··· Page excerpt ···
If you don't know how to program - noelchurchill

and you have a relatively simple web app you want to make, where do you start.  What scripting language would be best to learn on?  All the RoR buzz started to lead me in that direction and I bought the agile web dev book, but now I'm not sure if that is the best place to start.  Now I'm more thinking about PHP.  It's simple and very forgiving.  From an unexperienced programmer, it seems much easier to just hack something together.  <p>Any other input?  Thanks!
======
bootload
SEIA, "Software Engineering for Internet Applications".

\- online, free <http://philip.greenspun.com/seia/>

\- in print
[http://www.amazon.com/exec/obidos/ASIN/0262511916/pgreenspun...](http://www.amazon.com/exec/obidos/ASIN/0262511916/pgreenspun-20)

\- test crashed dummied by armies of MIT grads

\- smart authors

\- easy to read, lots to master

More suggestions from similiar question ~
<http://news.ycombinator.com/item?id=58927>

------
run4yourlives
I'd learn Python honestly. It's very concise and can take you from nothing to
something without needing to change languages.

RoR might be a little difficult for a newbie, and PHP is going to give you a
lot of bad habits that you'll eventually need to break.

------
nextmoveone
The most important part is to just start, as soon as possible somewhere. Cause
you'll pick up on common practices as you go along, plus you need as much
experience as possible to produce a good app.

------
davidlee
What do you want to gain from it?

If you want to learn a lot of good practices and maintain and extend your
codebase in the future, RoR is fantastic - but may be a steep learning curve
due to all the new concepts and levels of abstraction involved, and is
somewhat harder to deploy, and probably somewhat more expensive to host.

If you want to "hack something together quickly" to deploy cheaply on any of a
wide range of hosting providers, PHP provides a famously productive way to
make a mess^H^H^H^H simple web app.

------
gscott
When I first learned a scripting language I learned from examples, go here for
lots of free examples: <http://www.codango.com/>. Besides scripting learn sql
and how to normalize tables.

------
german
Lets start from the beginning: It's a Webapp right?... so, I asume you already
know HTML and CSS, or maybe Flash...

If you don't, start learning it.
··· Exercise data ···
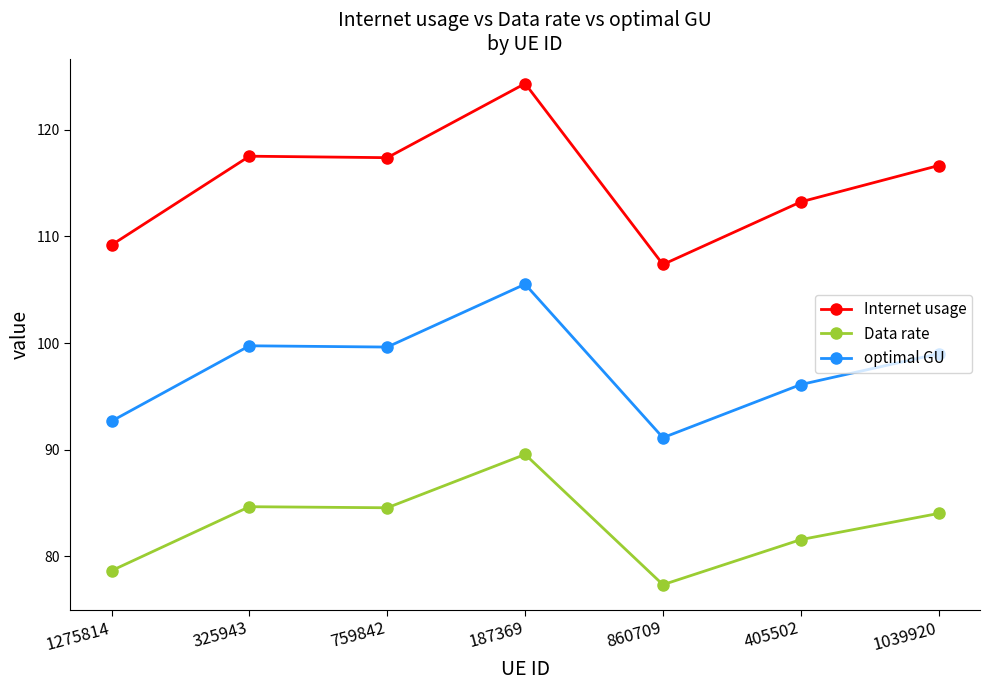

What is the greatest value displayed?

124.3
···
▶ **Exercise instructions**:
A - Return the stretch of the forum thread from "If you want to learn" through "expensive to host.".
B - In the forum thread, what does gscott say to learn besides scripting?

▶ **Responses to the tasks**:
A -
If you want to learn a lot of good practices and maintain and extend your
codebase in the future, RoR is fantastic - but may be a steep learning curve
due to all the new concepts and levels of abstraction involved, and is
somewhat harder to deploy, and probably somewhat more expensive to host.

B - SQL and how to normalize tables.